Rethinking the ‘plaza’: Designer sought for downtown law enforcement memorial

Mike Wolanin | The Republic Members of the Columbus Police Department and Bartholomew County Sheriff’s Department color guard march away from POW/MIA Plaza at the end of the annual Law Enforcement Memorial Service to honor fallen law enforcement officers in Columbus, Ind., Friday, May 19, 2023.

Mike Wolanin | The Republic Members of the Columbus Police Department and Bartholomew County Sheriff’s Department color guard march away from POW/MIA Plaza at the end of the annual Law Enforcement Memorial Service to honor fallen law enforcement officers in Columbus, Ind., Friday, May 19, 2023.

The city of Columbus and the Landmark Columbus Foundation are continuing to look at potential updates for a memorial area in downtown Columbus.

Redevelopment Director Heather Pope said the city is working with Richard McCoy and Laura Garrett of Landmark Columbus to issue a request for qualifications for a landscape architect for the endeavor, which concerns two plazas located on the north and south sides of State Road 46, just a little distance northeast of the Robert N. Stewart Bridge before it becomes Second Street.

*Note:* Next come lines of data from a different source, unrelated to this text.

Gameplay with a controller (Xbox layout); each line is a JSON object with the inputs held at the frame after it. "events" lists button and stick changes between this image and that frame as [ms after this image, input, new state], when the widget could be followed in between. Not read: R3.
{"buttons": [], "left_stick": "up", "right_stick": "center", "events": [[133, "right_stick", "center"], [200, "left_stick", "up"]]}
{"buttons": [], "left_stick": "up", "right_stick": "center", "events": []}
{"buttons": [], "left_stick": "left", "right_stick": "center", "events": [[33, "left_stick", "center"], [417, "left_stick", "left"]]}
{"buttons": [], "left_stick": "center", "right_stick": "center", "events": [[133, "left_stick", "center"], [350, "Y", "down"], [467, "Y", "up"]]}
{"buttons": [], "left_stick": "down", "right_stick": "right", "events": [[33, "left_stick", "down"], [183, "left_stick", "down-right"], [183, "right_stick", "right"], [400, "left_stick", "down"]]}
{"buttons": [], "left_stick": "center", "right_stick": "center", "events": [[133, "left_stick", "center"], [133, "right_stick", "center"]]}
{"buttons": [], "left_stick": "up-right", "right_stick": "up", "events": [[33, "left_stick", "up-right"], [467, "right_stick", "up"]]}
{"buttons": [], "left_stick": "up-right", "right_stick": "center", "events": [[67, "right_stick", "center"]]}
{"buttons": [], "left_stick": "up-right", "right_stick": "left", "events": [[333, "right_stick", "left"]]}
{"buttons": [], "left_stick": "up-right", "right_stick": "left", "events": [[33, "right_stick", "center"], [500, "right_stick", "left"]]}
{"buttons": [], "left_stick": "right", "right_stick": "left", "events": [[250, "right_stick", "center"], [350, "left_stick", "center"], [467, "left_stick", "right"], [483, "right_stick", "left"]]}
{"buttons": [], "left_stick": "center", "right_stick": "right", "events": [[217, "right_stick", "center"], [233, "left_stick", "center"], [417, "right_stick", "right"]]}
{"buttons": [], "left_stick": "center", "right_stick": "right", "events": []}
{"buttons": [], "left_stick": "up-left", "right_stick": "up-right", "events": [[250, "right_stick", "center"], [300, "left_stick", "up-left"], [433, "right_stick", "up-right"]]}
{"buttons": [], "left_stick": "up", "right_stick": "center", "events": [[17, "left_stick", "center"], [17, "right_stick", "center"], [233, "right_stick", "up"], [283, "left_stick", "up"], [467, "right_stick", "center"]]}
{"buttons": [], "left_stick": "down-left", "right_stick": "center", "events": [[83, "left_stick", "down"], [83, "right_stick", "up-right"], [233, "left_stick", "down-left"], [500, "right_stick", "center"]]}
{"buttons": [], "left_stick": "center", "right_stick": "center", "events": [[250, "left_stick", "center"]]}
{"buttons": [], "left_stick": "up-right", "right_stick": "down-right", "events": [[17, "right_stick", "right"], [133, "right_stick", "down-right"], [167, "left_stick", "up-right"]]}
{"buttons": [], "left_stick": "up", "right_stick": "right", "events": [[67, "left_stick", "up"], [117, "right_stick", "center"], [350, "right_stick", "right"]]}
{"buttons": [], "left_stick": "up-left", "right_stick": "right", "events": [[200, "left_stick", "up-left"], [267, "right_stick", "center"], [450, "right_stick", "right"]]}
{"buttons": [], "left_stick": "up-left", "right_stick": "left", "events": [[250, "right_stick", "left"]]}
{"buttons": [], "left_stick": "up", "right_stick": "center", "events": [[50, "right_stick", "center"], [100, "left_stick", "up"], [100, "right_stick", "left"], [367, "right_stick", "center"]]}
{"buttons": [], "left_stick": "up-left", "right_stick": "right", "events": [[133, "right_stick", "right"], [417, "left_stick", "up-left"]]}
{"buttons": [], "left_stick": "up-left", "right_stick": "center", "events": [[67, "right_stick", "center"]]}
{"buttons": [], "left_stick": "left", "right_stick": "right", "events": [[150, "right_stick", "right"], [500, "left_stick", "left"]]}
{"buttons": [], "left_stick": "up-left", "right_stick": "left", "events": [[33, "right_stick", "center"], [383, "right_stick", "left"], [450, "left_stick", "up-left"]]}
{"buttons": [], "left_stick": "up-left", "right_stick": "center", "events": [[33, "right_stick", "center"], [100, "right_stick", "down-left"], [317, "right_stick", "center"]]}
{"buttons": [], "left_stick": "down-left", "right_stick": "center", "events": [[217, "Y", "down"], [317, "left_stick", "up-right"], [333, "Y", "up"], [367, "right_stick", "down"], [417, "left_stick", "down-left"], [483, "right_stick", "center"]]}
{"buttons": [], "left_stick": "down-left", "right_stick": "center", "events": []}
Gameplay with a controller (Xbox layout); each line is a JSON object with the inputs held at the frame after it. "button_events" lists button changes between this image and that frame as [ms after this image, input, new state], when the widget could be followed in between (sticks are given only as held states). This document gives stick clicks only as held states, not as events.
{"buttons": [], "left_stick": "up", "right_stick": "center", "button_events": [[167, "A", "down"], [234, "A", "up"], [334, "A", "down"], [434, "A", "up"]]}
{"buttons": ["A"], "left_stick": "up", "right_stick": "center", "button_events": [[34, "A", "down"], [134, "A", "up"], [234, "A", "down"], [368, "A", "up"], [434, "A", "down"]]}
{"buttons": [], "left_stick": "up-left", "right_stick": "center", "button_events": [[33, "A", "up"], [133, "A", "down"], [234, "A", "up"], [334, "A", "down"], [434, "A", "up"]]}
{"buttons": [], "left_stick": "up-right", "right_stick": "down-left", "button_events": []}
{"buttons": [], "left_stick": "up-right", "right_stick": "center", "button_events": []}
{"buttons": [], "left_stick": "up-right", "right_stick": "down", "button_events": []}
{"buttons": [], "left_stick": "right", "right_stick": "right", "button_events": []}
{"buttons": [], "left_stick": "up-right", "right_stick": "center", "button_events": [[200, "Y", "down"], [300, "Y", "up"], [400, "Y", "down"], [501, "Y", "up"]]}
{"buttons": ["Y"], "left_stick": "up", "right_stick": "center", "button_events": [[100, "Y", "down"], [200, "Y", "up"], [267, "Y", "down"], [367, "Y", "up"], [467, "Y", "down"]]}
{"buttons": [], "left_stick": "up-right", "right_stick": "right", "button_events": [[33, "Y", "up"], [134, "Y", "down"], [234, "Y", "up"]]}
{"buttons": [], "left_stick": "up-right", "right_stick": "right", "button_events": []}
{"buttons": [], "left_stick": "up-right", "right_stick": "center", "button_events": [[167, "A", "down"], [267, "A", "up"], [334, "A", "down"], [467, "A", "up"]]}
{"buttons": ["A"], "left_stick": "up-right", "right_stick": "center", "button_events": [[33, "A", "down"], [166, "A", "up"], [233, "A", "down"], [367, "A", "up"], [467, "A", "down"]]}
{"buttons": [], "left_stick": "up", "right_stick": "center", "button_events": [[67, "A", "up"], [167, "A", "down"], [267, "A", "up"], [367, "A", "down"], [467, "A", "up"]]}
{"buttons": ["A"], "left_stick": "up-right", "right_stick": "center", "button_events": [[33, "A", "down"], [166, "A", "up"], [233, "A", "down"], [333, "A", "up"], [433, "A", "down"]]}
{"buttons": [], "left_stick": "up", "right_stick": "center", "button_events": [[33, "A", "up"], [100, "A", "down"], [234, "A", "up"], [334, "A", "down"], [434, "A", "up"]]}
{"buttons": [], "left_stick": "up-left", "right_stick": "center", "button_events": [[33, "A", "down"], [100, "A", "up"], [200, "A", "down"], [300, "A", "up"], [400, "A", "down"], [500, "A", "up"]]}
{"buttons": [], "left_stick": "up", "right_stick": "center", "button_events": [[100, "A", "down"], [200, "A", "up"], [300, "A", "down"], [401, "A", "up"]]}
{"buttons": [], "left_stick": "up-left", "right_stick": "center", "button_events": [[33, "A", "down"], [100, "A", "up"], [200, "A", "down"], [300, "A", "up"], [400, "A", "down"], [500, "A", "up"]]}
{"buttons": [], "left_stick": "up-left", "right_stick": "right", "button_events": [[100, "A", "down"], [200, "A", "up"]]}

City Director of Administration and Community Development Mary Ferdon said in a previous interview that the north side is the POW/MIA Plaza or the “law enforcement plaza,” and the south side is the Robert D. Gartons Veterans Plaza. Viewed from above, the two halves form a circle.

According to Pope, the plaza area was designed by Michael Van Valkenburgh, the same landscape architect who designed Mill Race Park.

“Richard McCoy has had some conversations with Van Valkenburgh and some other landscape architects,” Pope said at the Columbus Redevelopment Commission’s June 26 meeting. “And so what we’re doing is putting together a RFQ, a request for qualifications. And Richard and Laura will help and get those out in front of some qualified landscape architects, see if this is something that they would be interested in. It’s, in their world, a small project, but still a valuable project to us.”

Some community residents have expressed interest in updating the plazas and specifically making the POW/MIA Plaza more accessible so that viewers don’t have to cross as many lanes of traffic to reach the site, she said.

Ferdon said in a previous interview that the city was approached by a POW/MIA recognition group about potential changes to the north plaza in 2019 and 2020. As the city considered this, they realized that there were a number of stakeholders who should be engaged with the project.

“The sheriff and the police department do a ceremony every year, and ‘Crack the Whip’ (sculpture) is on it,” she said. “So we started just looking at the north side and realized that … the south side of Second Street, the Robert Garton Plaza, is really part of that original plaza design, years ago.”

In considering stakeholder engagement, city officials spoke with Britt Brewer from Indiana University’s J. Irwin Miller Architecture Program, which has a class on Community and Coalition Building. In the fall of 2021, Brewer had students interview stakeholders about their opinions of the site and ideas for its future use. This included the Bartholomew County Sheriff’s Department, the Columbus Police Department, Robert and Barb Garton, and the POW/MIA group.

The purpose of this process, said Ferdon, was to understand how the two plazas are used and how they may be used in the future.

“Once we got that information back from IU, we realized that it would really be great to have someone local who could take that information and synthesize it and help us figure out kind of next steps,” said Ferdon.

This led the city to speak with McCoy and Garrett about having the Landmark Columbus Foundation’s Columbus Design Institute take over the project and create a design development team.

Pope said in a previous interview that the commission could potentially use some of its Tax Increment Financing dollars to fund infrastructure improvements at the site.